In view of the expected acceleration of inflation in 2024 and the upward shift of the balance of risks, the NBU considers it appropriate to keep the key policy rate unchanged. This will help maintain the attractiveness of hryvnia instruments, which will limit demand on the FX market, while also helping the NBU to discharge its mandate for safeguarding exchange rate sustainability. In addition, the NBU will maintain an active presence on the FX market to smooth out excessive exchange rate fluctuations under the regime of managed exchange rate flexibility. 

In turn, maintaining exchange rate sustainability will remain an important tool for keeping 2024 inflation and inflation expectations in check, and for bringing inflation to its target range in 2025. 

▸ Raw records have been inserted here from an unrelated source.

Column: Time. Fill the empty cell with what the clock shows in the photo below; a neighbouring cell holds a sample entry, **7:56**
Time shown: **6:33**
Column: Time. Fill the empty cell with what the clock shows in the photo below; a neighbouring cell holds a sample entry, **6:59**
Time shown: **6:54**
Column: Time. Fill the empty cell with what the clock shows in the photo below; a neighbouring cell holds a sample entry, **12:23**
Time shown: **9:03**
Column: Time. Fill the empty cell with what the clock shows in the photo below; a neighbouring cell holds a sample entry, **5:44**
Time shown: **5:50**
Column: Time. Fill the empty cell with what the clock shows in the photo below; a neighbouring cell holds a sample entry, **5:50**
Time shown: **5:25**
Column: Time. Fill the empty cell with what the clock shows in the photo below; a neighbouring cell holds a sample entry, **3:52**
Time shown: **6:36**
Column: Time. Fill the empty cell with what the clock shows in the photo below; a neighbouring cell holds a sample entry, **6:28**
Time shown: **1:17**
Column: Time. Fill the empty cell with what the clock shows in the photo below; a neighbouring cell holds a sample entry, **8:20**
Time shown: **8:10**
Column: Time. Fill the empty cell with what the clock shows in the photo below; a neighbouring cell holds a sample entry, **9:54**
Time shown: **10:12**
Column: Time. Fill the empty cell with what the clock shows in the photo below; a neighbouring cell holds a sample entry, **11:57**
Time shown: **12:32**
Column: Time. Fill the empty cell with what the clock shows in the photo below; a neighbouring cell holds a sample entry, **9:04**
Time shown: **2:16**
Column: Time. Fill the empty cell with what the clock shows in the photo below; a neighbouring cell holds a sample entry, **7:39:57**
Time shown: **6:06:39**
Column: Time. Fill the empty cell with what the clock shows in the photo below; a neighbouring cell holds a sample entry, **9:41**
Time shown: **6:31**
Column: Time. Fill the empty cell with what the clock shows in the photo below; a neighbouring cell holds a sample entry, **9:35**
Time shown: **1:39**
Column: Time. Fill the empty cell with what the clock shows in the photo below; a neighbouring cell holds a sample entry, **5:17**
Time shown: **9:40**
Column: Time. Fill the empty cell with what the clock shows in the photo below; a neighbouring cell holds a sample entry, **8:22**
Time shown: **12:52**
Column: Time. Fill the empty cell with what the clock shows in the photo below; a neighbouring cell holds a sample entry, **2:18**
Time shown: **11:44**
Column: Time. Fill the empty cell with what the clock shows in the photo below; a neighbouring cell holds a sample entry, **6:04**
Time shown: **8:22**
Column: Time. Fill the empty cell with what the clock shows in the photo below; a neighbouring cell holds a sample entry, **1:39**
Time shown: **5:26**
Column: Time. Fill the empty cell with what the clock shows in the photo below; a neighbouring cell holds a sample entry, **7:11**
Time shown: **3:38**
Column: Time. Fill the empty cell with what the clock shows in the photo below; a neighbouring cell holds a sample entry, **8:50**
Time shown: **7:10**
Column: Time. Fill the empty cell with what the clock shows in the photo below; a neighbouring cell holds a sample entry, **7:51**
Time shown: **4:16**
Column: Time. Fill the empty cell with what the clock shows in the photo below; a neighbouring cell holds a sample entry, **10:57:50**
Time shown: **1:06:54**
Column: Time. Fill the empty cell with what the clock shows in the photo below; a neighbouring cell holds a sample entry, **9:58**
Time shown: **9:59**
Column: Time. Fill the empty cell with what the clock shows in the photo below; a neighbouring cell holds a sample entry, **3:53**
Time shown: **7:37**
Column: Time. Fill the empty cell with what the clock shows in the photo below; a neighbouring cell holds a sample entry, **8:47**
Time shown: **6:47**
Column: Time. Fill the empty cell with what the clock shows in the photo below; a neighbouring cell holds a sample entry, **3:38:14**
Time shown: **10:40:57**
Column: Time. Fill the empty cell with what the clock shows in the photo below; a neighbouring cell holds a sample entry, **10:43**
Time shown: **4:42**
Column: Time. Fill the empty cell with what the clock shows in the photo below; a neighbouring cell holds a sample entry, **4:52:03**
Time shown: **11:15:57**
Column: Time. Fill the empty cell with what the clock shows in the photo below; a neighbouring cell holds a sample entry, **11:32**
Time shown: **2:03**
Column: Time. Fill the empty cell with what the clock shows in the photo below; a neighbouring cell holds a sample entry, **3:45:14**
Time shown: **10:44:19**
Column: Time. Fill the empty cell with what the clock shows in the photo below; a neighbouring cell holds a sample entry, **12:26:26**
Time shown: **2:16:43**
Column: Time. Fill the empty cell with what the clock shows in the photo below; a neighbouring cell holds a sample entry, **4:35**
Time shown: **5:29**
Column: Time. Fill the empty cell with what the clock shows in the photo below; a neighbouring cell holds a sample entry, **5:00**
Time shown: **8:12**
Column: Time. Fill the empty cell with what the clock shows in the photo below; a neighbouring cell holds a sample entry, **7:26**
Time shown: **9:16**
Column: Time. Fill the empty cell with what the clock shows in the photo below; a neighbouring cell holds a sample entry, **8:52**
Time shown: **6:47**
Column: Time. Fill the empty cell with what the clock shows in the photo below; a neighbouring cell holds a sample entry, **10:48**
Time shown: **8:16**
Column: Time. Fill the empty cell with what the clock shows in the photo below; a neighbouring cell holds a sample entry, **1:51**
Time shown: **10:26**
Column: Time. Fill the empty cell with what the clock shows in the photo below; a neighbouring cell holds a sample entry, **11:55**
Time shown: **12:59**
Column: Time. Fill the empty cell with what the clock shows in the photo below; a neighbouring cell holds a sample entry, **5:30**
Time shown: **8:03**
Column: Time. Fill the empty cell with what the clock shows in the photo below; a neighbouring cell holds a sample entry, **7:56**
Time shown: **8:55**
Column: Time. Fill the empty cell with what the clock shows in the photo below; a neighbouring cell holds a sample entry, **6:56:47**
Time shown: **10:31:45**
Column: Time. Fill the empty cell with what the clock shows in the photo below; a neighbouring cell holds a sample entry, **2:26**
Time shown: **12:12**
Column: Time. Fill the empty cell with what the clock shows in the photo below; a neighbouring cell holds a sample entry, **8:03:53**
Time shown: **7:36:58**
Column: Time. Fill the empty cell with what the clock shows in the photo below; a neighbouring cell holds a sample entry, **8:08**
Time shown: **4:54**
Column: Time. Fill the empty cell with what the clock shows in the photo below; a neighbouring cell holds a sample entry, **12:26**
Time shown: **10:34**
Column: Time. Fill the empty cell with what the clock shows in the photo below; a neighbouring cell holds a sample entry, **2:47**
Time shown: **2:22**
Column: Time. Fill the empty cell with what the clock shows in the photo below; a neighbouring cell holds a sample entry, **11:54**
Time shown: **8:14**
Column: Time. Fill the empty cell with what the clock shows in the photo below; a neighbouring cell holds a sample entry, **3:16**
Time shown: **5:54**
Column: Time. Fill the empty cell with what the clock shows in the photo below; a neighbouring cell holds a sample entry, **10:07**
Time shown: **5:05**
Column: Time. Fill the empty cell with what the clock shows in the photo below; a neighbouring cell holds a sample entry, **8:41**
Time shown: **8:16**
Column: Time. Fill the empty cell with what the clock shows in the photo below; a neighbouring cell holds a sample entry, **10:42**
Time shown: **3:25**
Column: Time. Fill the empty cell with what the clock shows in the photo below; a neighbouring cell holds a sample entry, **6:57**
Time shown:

The baseline scenario of the NBU’s forecast, which assumes that Ukraine will receive sufficient international financing and that security risks will subside from next year, provides for a slight reduction in the key policy rate starting in H2 2024. At the same time, the NBU will adapt its monetary policy if the balance of risks for inflation and exchange rate sustainability changes.

Any further decisions on the key policy rate will depend on inflation dynamics, the state of the FX market, the regularity of international aid inflows, the evolution of security risks, and other factors.

The decision to keep the key policy rate, at 15% per annum, was approved by NBU Board Decision on the key policy rate No. 31, dated 25 January 2024, which will come into effect on 26 January 2024.

A summary of the discussion by Monetary Policy Committee members that preceded the approval of this decision will be published on 5 February 2024. 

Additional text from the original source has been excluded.